Monday, October 5, 2015

Behind the Candelabra (2013)

As much as I enjoyed this film when it premiered on HBO, I nearly went insane trying to figure out what had drawn Steven Soderbergh to this material. By all accounts he'd been planning this one since at least the late 90's when he floated the idea to Michael Douglas on set while they were making Traffic. What was it that kept such a simple story (that we all know the beats to) in his head for so long? While only Soderbergh can say for certain, I think I finally figured it out.

From the first actual Liberace scene it hit me. He's up there on stage doing this very simple boogie-woogie number that I'm certain even I could learn...and then he starts upping the tempo. He starts augmenting it with all these little flourishes. In the next scene he tells a story about playing piano in a saloon back in Milwaukee where the audience asks him to play a hit parade song called "Three Little Fishes". Well rather than simply playing the song everyone knew by heart and in the style to which they were accustomed, Liberace opted to do it in the style of Strauss.

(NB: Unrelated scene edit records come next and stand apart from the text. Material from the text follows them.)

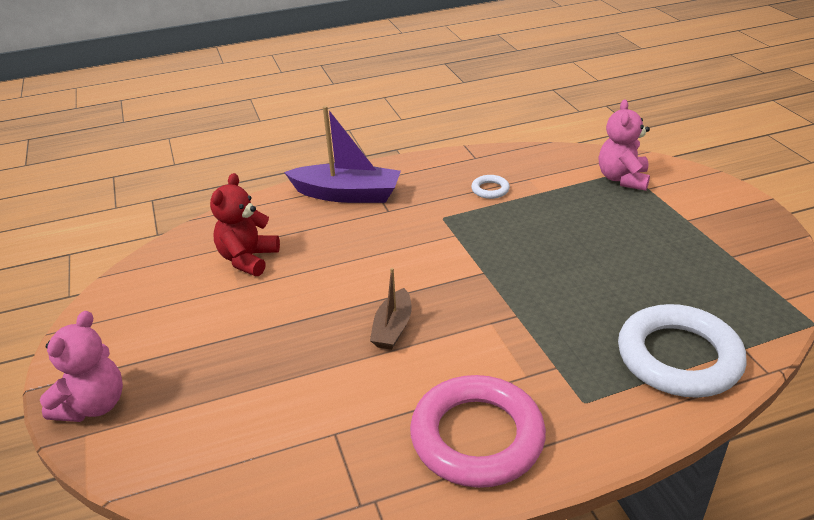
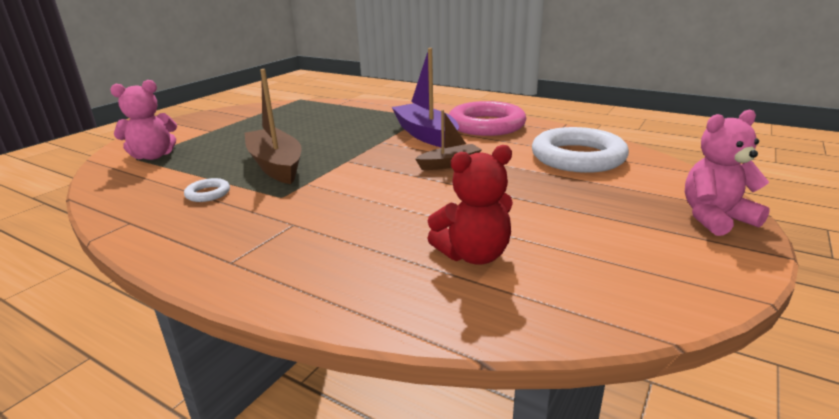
camera: 130 degrees left, 10 degrees down
(347, 194) = (279, 260): purple boat -> purple boat (426, 135)
(518, 231) = (276, 165): none -> brown boat
(678, 357) = (363, 110): white ring -> white ring (578, 157)

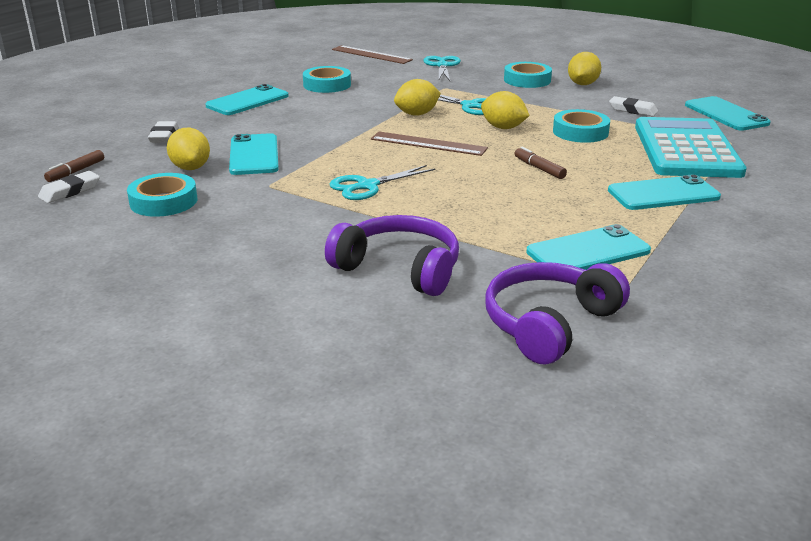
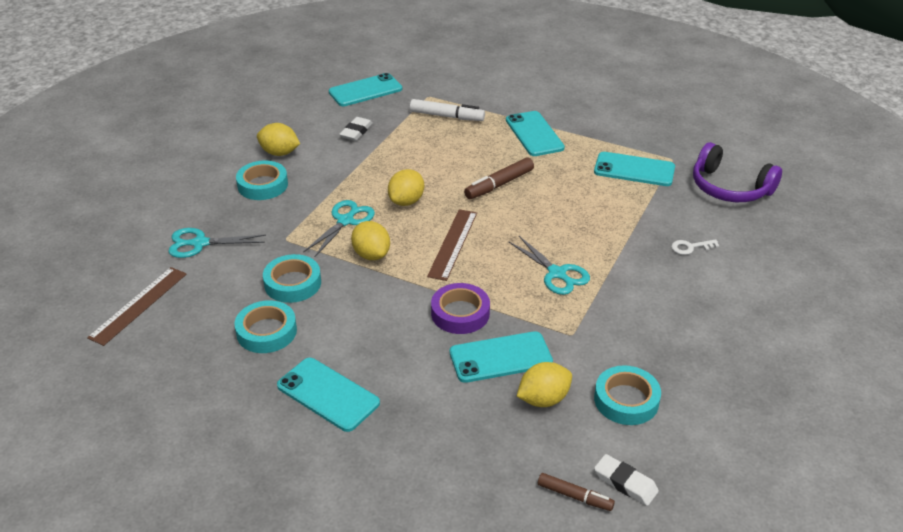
camera: 95 degrees left, 10 degrees up
(164, 136) = (456, 446): white eraser -> none
(321, 143) = (460, 313): none -> purple tape
(399, 268) = (690, 247): purple headphones -> white key
(539, 168) = (499, 184): brown marker -> brown marker, size x1.52
(580, 132) = (413, 161): turquoise tape -> turquoise tape (292, 283)
(588, 251) = (634, 170): turquoise phone -> turquoise phone turned 45 degrees counterclockwise
(686, 149) = (447, 116): turquoise calculator -> white marker

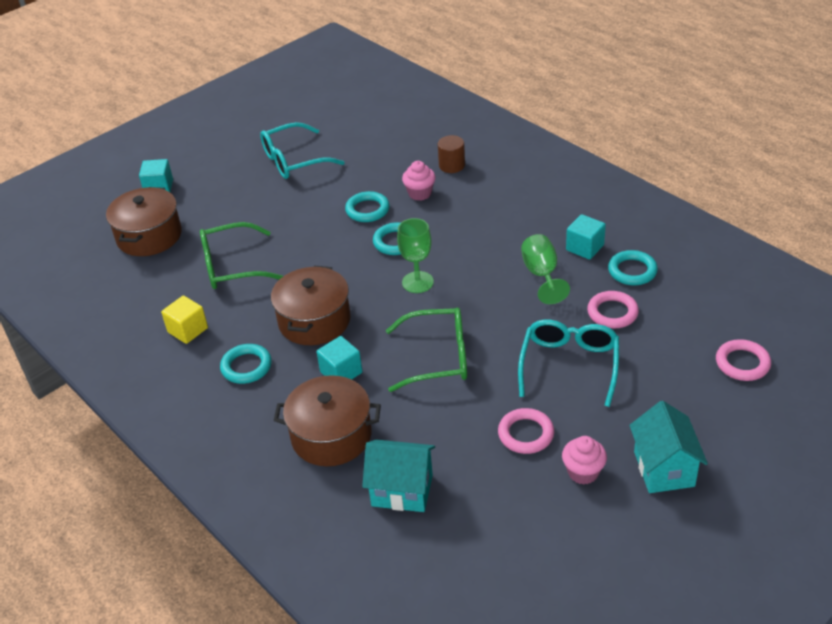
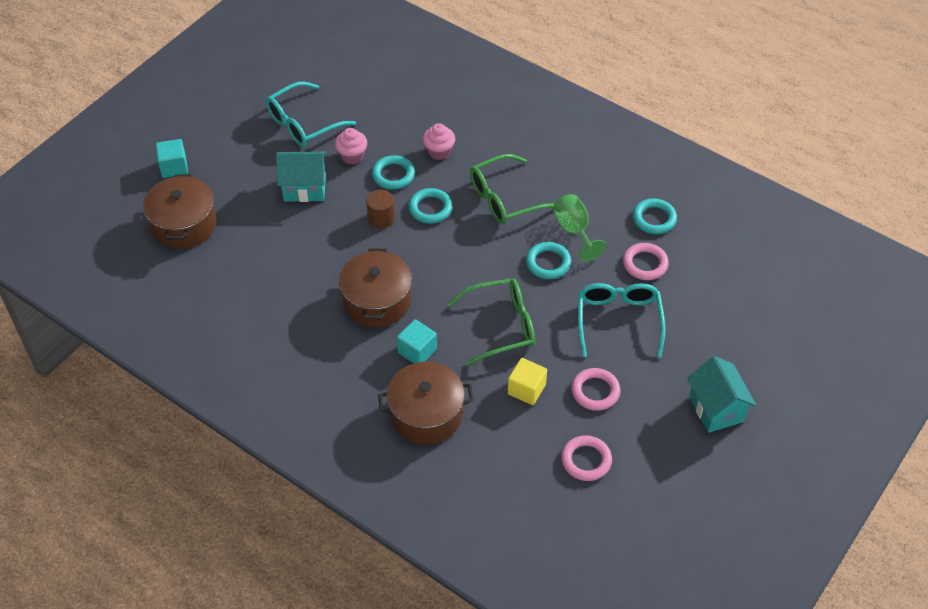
camera: 15 degrees left, 10 degrees up
(188, 330) = (258, 324): yellow cube -> yellow cube (526, 389)
(232, 266) = (279, 250): green glasses -> green glasses (504, 199)
(246, 367) = (327, 355): turquoise ring -> turquoise ring (548, 263)
(402, 490) = (502, 457): turquoise house -> turquoise house (304, 188)
(417, 282) = (462, 250): green goblet -> none
(452, 165) = (462, 117): brown cylinder -> brown cylinder (381, 218)
(583, 472) = (651, 421): pink cupcake -> pink cupcake (352, 156)
(585, 248) = (607, 198): turquoise cube -> none
(742, 363) = (764, 302): pink ring -> pink ring (586, 460)

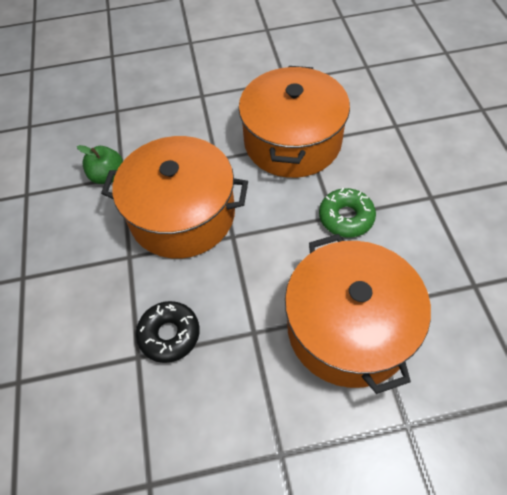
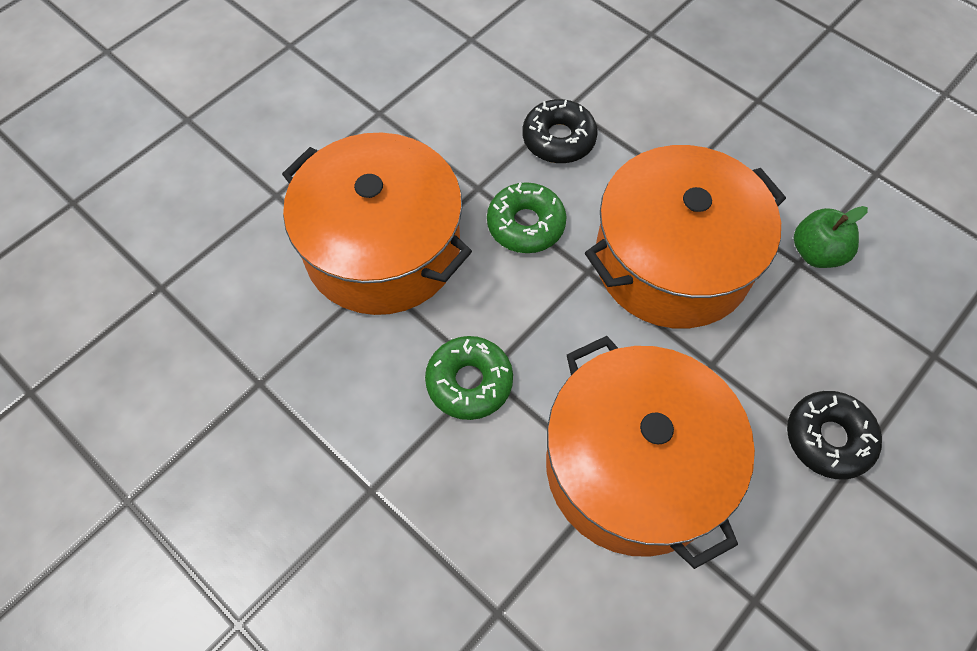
camera: 140 degrees right, 5 degrees up
(197, 108) = (828, 438): none -> black donut
(244, 286) = (526, 224): none -> green donut

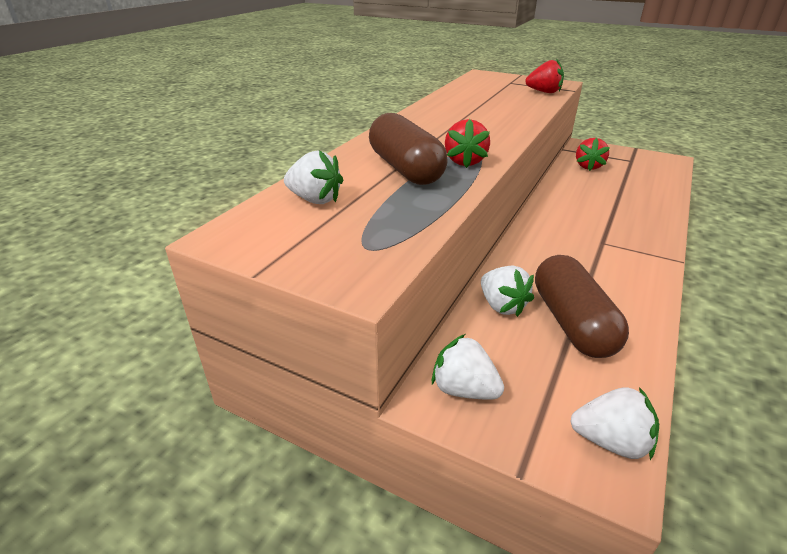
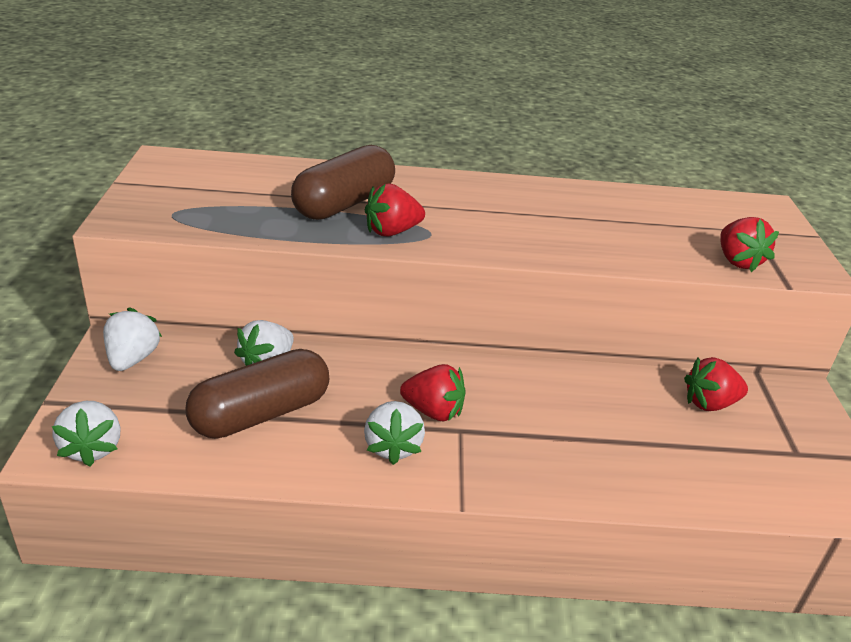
camera: 60 degrees right, 0 degrees up
(315, 200) = (245, 176): white strawberry -> white strawberry (393, 447)
(581, 246) = (433, 411): none -> red strawberry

And that is what I think drew Soderbergh to this project: The chance to take a story that is the cinematic equivalent of a "standard" and to drench it in gaudy style for style's sake. Why is the camera placed in a certain spot? Because it makes the scene more interesting to look at! Everything is in the interest of giving the audience a good time. And it works! There is no deeper meaning. It's a celebration of surface that I'm sure even Liberace himself would have really admired.